It's one thing to showcase an authentic portrait of life in the countryside and another thing to tell a good story. If Jayamma Panchayathi was publicised as a documentary about a sleepy town in Srikakulam, you have a reason to watch it. However, if you expect an intriguing rural drama headlined by someone as capable as Suma Kanakala, the film is a crushing disappointment. Every village has its share of eccentricities and quirks and it takes a good storyteller to bind those threads and structure an engaging narrative - which is what Jayamma Panchayathi lacks. One can play safe by calling this an honest attempt, but the reality is that it's a waste of a great opportunity. 

Jayamma Panchayathi is a what you get when a story's core conflict and the resolution are vague - the narrative is too happy to amble along sans purpose. There's a priest at a temple who spends most of his time on the mobile even while doing pujas and even plays cards when he's free. Another well-knowledged Dalit hides his identity as a Brahmin to be a priest at another temple. Every villager contributes a specific amount to a family whenever there's an auspicious event in their household. An elderly man who's rumoured to perform black magic is ostracised from society. The film's narrative is just that; it tries to tell you everything about the village and doesn't focus on anything in adequate detail.

The (largely non-existent) story has a near-implausible premise (if it isn't interpreted rightly) - the challenge for the filmmaker is to make the viewer root for Jayamma (despite her unreasonable demands) and invest in her plight. This never happens because one never empathises with Jayamma's fight and there's very little emotional connect. There are two other love stories progressing simultaneously (one involving teenagers and the other revolving around youngsters in their 20s) and the narrative consistently keeps jumping from one subplot to the other and it's easy to lose track of the proceedings. 

The first hour at least gives you the space to absorb this world but the second half digresses from the plot beyond imagination. Suddenly the elderly men who resolve issues within the village are arrested and spend their time at the police station and Jayamma's fight for her husband takes a backseat. It's also surprising to see how Jayamma's husband in the film hardly has any identity - never do you experience a lump in your throat about his precarious health condition. The story of the Dalit priest, the love tale of his daughter and the man rumoured to be performing black magic are partially interesting though the narrative is too distracted and unsure of what subplot to focus on at what moment.

The writer-director Vijay Kumar Kalivarapu's major victory with the film is how retains the rawness of the village ambience on the screen and also of the various characters that inhabit this world. The major mistake he commits is with the cluttered narrative and the excessive collation of influences from his surroundings in the same plot (the naxal scene before the climax is the final nail in the coffin) that suffocates the viewer.
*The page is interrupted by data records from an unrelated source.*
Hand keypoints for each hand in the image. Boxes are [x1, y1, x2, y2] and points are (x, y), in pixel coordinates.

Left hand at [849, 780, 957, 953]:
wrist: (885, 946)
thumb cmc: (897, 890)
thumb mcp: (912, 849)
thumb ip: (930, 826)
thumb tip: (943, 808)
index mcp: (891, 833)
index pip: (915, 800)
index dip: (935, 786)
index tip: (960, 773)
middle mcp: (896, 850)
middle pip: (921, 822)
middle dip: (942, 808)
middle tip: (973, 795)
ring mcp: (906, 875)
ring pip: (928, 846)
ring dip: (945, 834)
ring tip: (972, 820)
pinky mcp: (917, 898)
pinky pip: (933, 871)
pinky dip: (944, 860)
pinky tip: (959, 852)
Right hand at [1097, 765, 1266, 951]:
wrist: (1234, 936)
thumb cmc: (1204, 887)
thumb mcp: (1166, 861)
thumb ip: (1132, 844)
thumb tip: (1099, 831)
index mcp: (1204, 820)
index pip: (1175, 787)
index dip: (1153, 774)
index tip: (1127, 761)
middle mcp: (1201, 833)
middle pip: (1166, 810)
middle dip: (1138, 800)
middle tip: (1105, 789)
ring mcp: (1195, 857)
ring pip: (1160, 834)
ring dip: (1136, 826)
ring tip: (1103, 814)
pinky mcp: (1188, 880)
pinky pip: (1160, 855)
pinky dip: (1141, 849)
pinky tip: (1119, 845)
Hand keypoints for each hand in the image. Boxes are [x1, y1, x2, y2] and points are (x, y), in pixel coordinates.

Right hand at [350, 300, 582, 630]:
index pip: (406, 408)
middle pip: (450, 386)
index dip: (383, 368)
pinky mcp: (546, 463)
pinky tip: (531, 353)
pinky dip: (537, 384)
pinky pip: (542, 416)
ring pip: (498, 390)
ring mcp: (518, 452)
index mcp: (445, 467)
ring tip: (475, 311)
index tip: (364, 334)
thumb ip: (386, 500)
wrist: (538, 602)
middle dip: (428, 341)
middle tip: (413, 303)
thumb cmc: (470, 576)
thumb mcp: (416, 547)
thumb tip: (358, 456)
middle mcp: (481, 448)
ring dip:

Had the film focused more on the Dailt priest angle, the complications in his daughter's love story and less on Jayamma, the narrative would've been more absorbing. The drama never soars in Jayamma Panchayathi and this is a script that had potential- just that it needed more redrafting. 

Suma is terrific as a rural woman who could go to any length to safeguard her family though it's safe to say that the script doesn't make the best use of her abilities. Devi Prasad, like every other film, hams beyond necessity. Dinesh Kumar and Shalini make for a good on-screen pair and their subplot has enough meat to become the source material for a standalone feature film. Mayanand Thakur gets quite an intriguing role, having to express himself without dialogue (and more through his stares, body language) and he responds to the challenge well. MM Keeravaani's album, despite boasting of good tracks, doesn't create the desired impact on the screen. The Palakonda backdrop is a sight for sore eyes while the editing is slightly all over the place and the storytelling lacks focus.


Jayamma Panchayathi is a disappointment. The story's potential isn't utilised to its fullest capacity and it's hard to find a silver lining in the film beyond Suma's terrific screen presence and flawless dialogue delivery. Suma deserved a better big-screen comeback than this!